- Date: 16–22 October
- Edition: 5th
- Surface: Hard
- Location: Ningbo, China

Champions

Singles
- Mikhail Youzhny

Doubles
- Radu Albot / Jose Statham
- ← 2016 · Ningbo Challenger · 2018 →

= 2017 Ningbo Challenger =

The 2017 Ningbo Challenger was a professional tennis tournament played on hard courts. It was the fifth edition of the tournament and part of the 2017 ATP Challenger Tour.

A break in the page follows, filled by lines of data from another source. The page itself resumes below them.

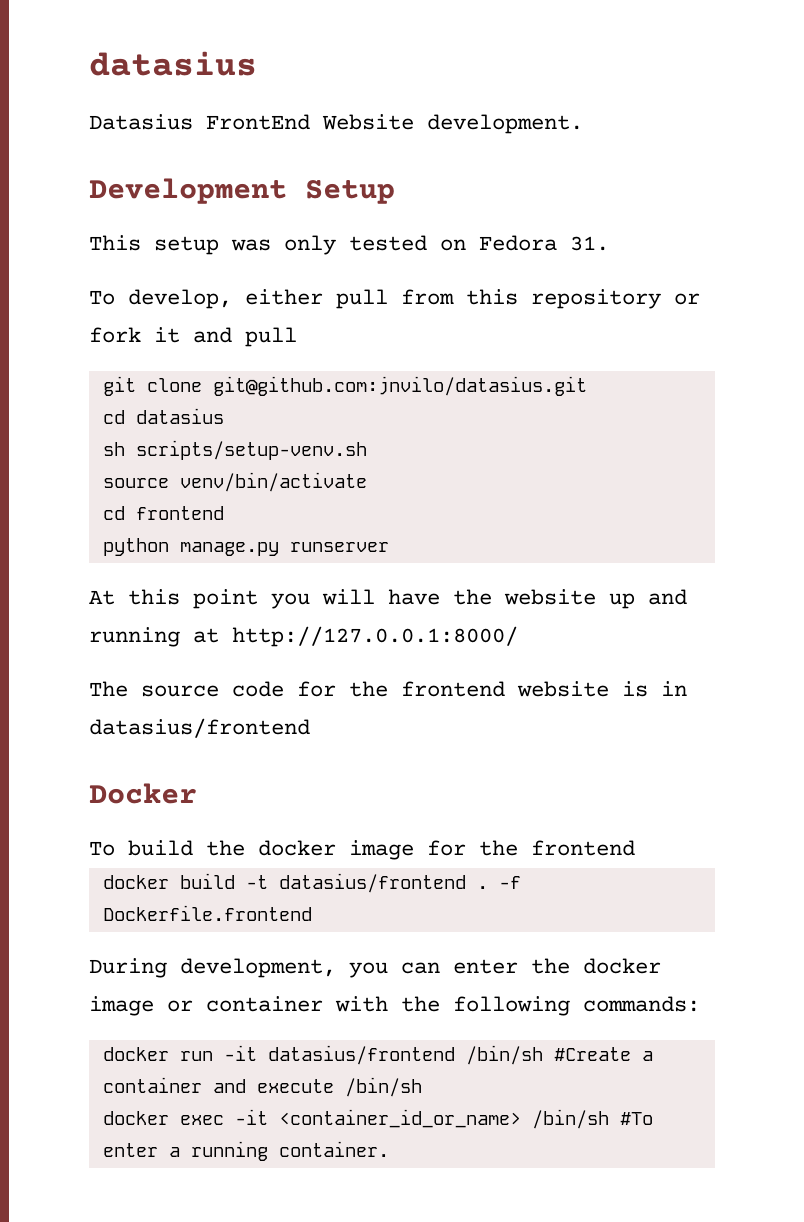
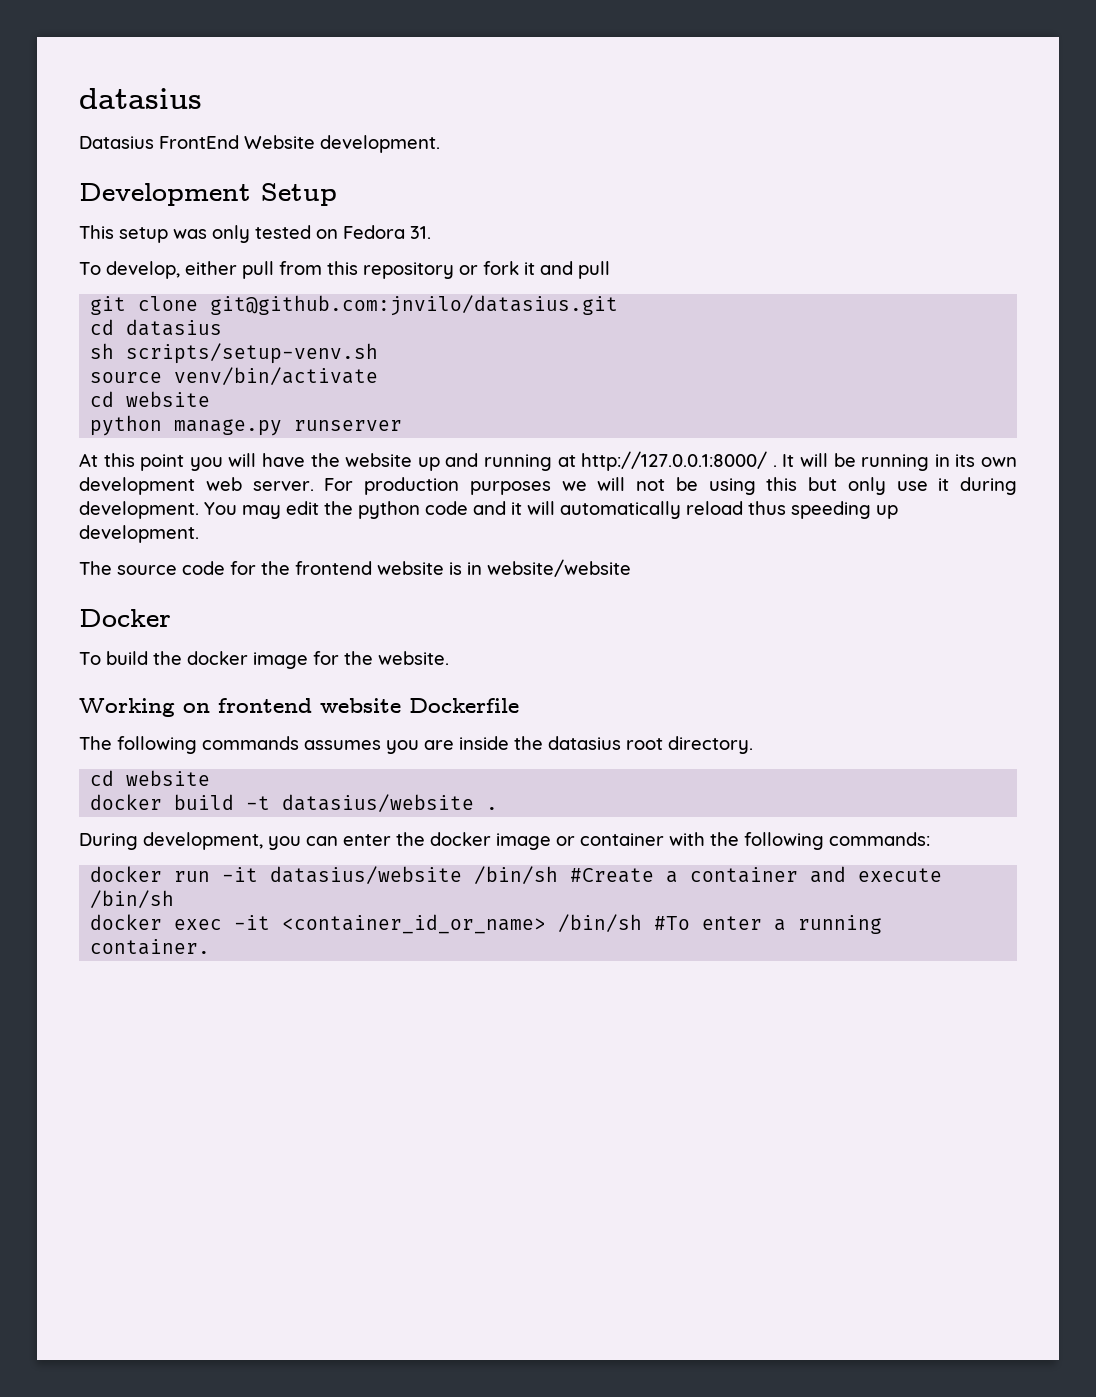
[135,506,224,520] frontend -> [126,391,211,407] website
(518, 636) none -> [772,453,1018,471] [79,477,1017,495] [79,501,898,519] [79,525,199,543] . It will be running in its own development web server. For production purposes we will not be using this but only use it during development. You may edit the python code and it will automatically reload thus speeding up development.
[89,718,310,738] datasius/frontend -> [487,559,631,577] website/website
[531,840,635,856] frontend -> [378,651,449,665] [79,698,519,717] [79,736,753,754] [90,770,211,786] website. // Working on frontend website Dockerfile // The following commands assumes you are inside the datasius root directory. // cd website
[278,873,521,893] [102,905,312,921] datasius/frontend . -f Dockerfile.frontend -> [282,794,499,812] datasius/website .
[267,1045,455,1065] datasius/frontend -> [270,866,463,884] datasius/website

It took place in Ningbo, China.

==Singles entrants==
===Seeds===

| Country | Player | Rank^{1} | Seed |
|---|---|---|---|
| TPE | Lu Yen-hsun | 61 | 1 |
| AUS | Jordan Thompson | 72 | 2 |
| USA | Taylor Fritz | 87 | 3 |
| MDA | Radu Albot | 112 | 4 |
| CHI | Nicolás Jarry | 114 | 5 |
| JPN | Taro Daniel | 116 | 6 |
| RUS | Mikhail Youzhny | 120 | 7 |
| CAN | Peter Polansky | 123 | 8 |

- ^{1} Rankings are as of 9 October 2017.

=== Other entrants ===
The following players received wildcards into the singles main draw:
- CHN Gao Xin
- CHN Sun Fajing
- CHN Te Rigele
- CHN Wu Yibing

The following players received entry from the qualifying draw:
- KOR Chung Yun-seong
- AUS Marinko Matosevic
- AUT Jurij Rodionov
- JPN Yosuke Watanuki

==Champions==
===Singles===

- RUS Mikhail Youzhny def. JPN Taro Daniel 6–1, 6–1.

===Doubles===

- MDA Radu Albot / NZL Jose Statham def. IND Jeevan Nedunchezhiyan / INA Christopher Rungkat 7–5, 6–3.